Friday, November 22, 2013

On language and other heartaches

There are days when I wonder what I was thinking when I figured that I could do fieldwork in Spain simply because I speak Spanish. Yesterday was one of those days. Of course, I had been here enough times to know that Castilian Spanish is very different from the varieties of Latin American and Latino-American hybrid Spanish spoken in the Americas: so different that it sounded, at first, to me, like rocks on a window. But I’ve lived and worked in several different Spanish-speaking communities—in El Salvador, Costa Rica, Guatemala, with Mexicans and Central Americans in California and with Puerto Ricans in Hartford—and never had problems communicating or being understood, so I figured I was pretty adaptable. Also, I was coming to do research with Latino immigrants in Spain, so we would share a linguistic repertoire, right? Wrong. That has been one of my hardest lessons, and it’s amazing to me that after all my training in anthropology, it should have to be a lesson to me at all. But since coming to Spain I have lived the relationship between language and context and language and identity on a whole new level.

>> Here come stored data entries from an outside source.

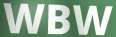
WBW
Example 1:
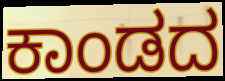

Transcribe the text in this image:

ಕಾಂಡದ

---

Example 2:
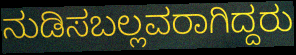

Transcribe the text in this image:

ನುಡಿಸಬಲ್ಲವರಾಗಿದ್ದರು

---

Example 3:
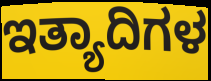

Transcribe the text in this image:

ಇತ್ಯಾದಿಗಳ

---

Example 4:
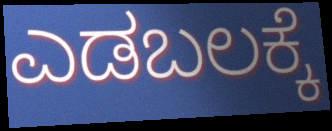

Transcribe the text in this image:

ಎಡಬಲಕ್ಕೆ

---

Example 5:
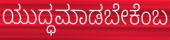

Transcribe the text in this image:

ಯುದ್ಧಮಾಡಬೇಕೆಂಬ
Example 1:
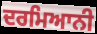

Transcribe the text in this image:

ਦਰਮਿਆਨੀ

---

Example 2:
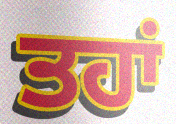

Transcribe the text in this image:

ਤਹਾਂ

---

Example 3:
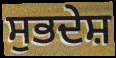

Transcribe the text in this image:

ਸੁਭਦੇਸ਼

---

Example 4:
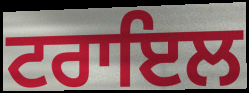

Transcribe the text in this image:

ਟਰਾਇਲ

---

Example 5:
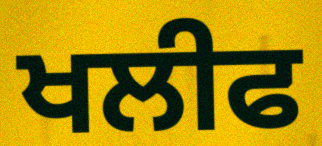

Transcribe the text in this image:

ਖਲੀਫ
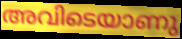
അവിടെയാണു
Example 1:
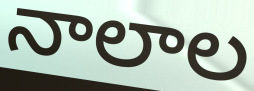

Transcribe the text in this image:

నాలాల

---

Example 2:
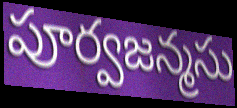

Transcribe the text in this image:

పూర్వజన్మసు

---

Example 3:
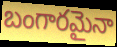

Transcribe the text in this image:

బంగారమైనా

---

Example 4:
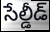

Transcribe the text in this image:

సేల్డీడ్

In my experience, Latin American immigrants who came to Spain as adults (in their 20s or older) still speak a variety of Latin American Spanish that is familiar and feels like home to me. Some are able to switch into Castilian Spanish if context requires; others consciously refuse to use the “vosotros” form and conjugations, claiming their own Spanish as part of their identity. But young immigrants, teenagers who came to this country as children or who were born here to immigrant parents, are a different story. Sometimes I feel I can’t understand them at all. When I speak to them, they look back at me with sympathy, confusion, blankness. The distance is frustrating, agonizing at times, and of course, totally to be expected. But I wasn’t aware of how hard I was working at these exchanges, or how much I was missing the ease of home, until yesterday afternoon when I facilitated a conversation via Skype video with a CT DREAMer activist and a group of Spanish teens who were primarily of Latin American immigrant backgrounds. As the young Mexican immigrant DREAMer in Connecticut addressed the group in Spanish, I found myself translating occasionally, not only words she said in English, but words she said in Spanish that I knew to be Americanized. Her Spanish was music to my ears. I wasn’t prepared for the flood of emotions I would feel at hearing her words in that space. As she spoke of the struggles of young undocumented immigrants in the United States, her language and her way of expressing herself—things so familiar to me now seen out of context—reminded me how far I was from home.

It is the irony of transnational connections that they can be profoundly affirming to the migrant and dislocating at the same time. Affirming because they are a reminder that ‘I do belong somewhere!’, but dislocating because, once you shut off the camera, ‘I’m not there now. I’m here where I don’t belong.’ As I write this I can’t help but think of all the immigrants I have been talking to who communicate with their families back in Latin America through a video camera. Isn’t it a marvelous technology that allows this to happen? Absolutely. But at the end of the day, it’s still just a camera, and you’re still somewhere you don’t belong.

1 comment:

  1. Technology is amazing! When I speak to friends via Skype or an email, I love that I completely understand the lingo and many emotions do come into play. First, I just want to run & cry while saying, "you get me!". It gets a bit worse during the holidays and knowing that Thanksgiving is around the corner :/.
    This quote hit home, "and somewhere you don't belong".